Panorama

Später Fahndungsfortschritt nach Mord an 19-Jähriger in Köln

Mehr als neun Jahre nach dem Mord an einer jungen Frau in Köln gibt es neue Hoffnung: Ermittler kennen nun den Aufenthaltsort des tatverdächtigen Vaters im Irak.

Von dpa

07.08.2026

Neue Fahndungsbilder und Hinweise aus kurdischen Medien führten Ermittler auf die Spur des gesuchten Vaters. (Symbolbild)Daniel Karmann/dpa

Neue Fahndungsbilder und Hinweise aus kurdischen Medien führten Ermittler auf die Spur des gesuchten Vaters. (Symbolbild)Daniel Karmann/dpa

© Daniel Karmann/dpa

Mehr als neun Jahre nach dem gewaltsamen Tod einer 19-Jährigen in Köln haben die Ermittler den Aufenthaltsort des tatverdächtigen Vaters ermittelt.
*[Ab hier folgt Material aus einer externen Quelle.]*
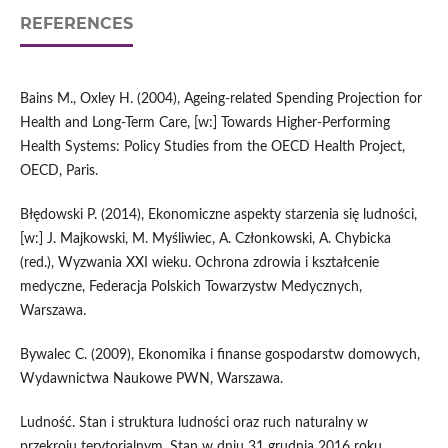
REFERENCES
Bains M., Oxley H. (2004), Ageing‑related Spending Projection for
Health and Long‑Term Care, [w:] Towards Higher‑Performing
Health Systems: Policy Studies from the OECD Health Project,
OECD, Paris.
Błędowski P. (2014), Ekonomiczne aspekty starzenia się ludności,
[w:] J. Majkowski, M. Myśliwiec, A. Członkowski, A. Chybicka
(red.), Wyzwania XXI wieku. Ochrona zdrowia i kształcenie
medyczne, Federacja Polskich Towarzystw Medycznych,
Warszawa.
Bywalec C. (2009), Ekonomika i finanse gospodarstw domowych,
Wydawnictwa Naukowe PWN, Warszawa.
Ludność. Stan i struktura ludności oraz ruch naturalny w
przekroju terytorialnym. Stan w dniu 31 grudnia 2016 roku,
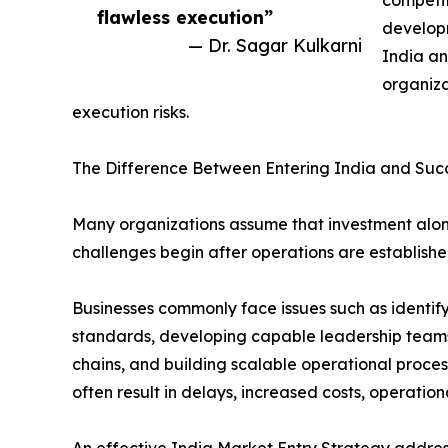
flawless execution”
develop
— Dr. Sagar Kulkarni
India an
organiza
execution risks.
The Difference Between Entering India and Suc
Many organizations assume that investment alone 
challenges begin after operations are establishe
Businesses commonly face issues such as identifyi
standards, developing capable leadership teams
chains, and building scalable operational proce
often result in delays, increased costs, operatio
An effective India Market Entry Strategy addres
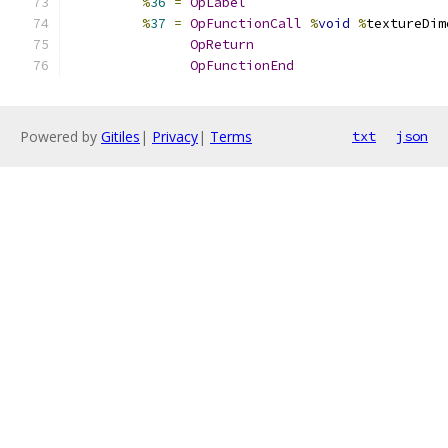
%
36
=
OpLabel
%
37
=
OpFunctionCall
%
void
%
textureDim
OpReturn
OpFunctionEnd
Powered by
Gitiles
|
Privacy
|
Terms
txt
json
Wie die Staatsanwaltschaft und die Polizei mitteilten, hatten sie sich mit neuen Fahndungsbildern Ende Mai an die Öffentlichkeit gewandt. 

Die Auswertung zahlreicher Hinweise ergab zunächst, dass sich der 54-jährige Beschuldigte im Irak aufhalte. Durch die Berichterstattung kurdischer Medien wurde auch der genaue Aufenthaltsort bekannt. Da gegen den 54-Jährigen ein internationaler Haftbefehl vorliegt, hat die Staatsanwaltschaft Köln nun ein Auslieferungssuchen gestellt. 

Der Vater wird verdächtigt, seine schwangere Tochter am 4. Januar 2017 ermordet zu haben. Als Motiv nehmen die Ermittler an, dass der Iraker, der jesidischen Glaubens sei, mit der Lebensführung seiner Tochter nicht einverstanden war.